'''

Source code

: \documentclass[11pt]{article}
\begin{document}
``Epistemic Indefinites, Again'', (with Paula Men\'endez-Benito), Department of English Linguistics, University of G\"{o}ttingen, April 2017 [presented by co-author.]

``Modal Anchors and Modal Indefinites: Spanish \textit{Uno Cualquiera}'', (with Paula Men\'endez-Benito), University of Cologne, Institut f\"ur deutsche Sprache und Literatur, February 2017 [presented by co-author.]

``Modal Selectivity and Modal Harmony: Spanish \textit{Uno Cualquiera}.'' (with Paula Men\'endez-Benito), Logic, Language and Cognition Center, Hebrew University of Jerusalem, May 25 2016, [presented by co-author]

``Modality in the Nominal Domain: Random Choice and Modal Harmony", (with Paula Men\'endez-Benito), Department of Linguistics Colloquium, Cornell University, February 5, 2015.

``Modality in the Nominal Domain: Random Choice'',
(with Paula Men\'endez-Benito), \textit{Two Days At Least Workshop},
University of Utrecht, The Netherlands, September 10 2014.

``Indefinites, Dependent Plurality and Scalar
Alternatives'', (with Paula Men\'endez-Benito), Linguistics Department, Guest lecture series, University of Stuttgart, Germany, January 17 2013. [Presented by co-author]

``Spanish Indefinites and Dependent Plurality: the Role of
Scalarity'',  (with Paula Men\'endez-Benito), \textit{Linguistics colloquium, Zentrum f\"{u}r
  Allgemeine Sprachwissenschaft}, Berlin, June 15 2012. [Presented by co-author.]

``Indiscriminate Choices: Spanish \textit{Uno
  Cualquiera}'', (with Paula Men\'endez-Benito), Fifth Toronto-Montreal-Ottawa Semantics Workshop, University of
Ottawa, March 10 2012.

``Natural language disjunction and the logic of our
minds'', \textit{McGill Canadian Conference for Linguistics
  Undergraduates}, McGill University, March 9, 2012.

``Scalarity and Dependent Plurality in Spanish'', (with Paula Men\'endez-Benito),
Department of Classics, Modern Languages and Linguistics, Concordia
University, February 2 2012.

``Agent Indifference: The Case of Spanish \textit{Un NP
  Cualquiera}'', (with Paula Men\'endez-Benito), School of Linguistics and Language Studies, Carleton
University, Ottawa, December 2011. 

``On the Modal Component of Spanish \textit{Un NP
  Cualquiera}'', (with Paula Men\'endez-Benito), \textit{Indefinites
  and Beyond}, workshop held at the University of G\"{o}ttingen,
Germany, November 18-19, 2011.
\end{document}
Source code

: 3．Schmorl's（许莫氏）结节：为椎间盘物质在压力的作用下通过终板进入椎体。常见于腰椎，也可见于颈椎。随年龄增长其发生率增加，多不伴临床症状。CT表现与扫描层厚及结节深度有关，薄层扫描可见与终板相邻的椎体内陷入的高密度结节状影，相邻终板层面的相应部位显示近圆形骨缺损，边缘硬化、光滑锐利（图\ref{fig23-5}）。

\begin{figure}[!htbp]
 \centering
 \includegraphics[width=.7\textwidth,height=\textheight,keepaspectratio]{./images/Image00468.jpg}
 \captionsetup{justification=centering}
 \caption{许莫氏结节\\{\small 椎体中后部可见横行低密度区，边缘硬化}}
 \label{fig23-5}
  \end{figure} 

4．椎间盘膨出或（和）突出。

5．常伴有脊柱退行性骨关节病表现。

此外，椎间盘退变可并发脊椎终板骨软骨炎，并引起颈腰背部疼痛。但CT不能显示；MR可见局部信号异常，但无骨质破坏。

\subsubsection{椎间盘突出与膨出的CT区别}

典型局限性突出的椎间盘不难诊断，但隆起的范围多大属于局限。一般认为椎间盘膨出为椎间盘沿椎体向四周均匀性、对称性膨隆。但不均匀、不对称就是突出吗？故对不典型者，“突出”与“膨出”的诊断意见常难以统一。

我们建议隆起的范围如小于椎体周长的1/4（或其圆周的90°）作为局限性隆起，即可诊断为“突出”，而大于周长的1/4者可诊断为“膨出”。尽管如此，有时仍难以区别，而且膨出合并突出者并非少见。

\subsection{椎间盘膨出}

'''

## YOUR ASSIGNMENT:
Beginning with the very first line of the records above, please retype each line through the one that has "April 2017 [presented by co-author.]", and add nothing.

## RESPONSE TO THE EXERCISE:
Source code

: \documentclass[11pt]{article}
\begin{document}
``Epistemic Indefinites, Again'', (with Paula Men\'endez-Benito), Department of English Linguistics, University of G\"{o}ttingen, April 2017 [presented by co-author.]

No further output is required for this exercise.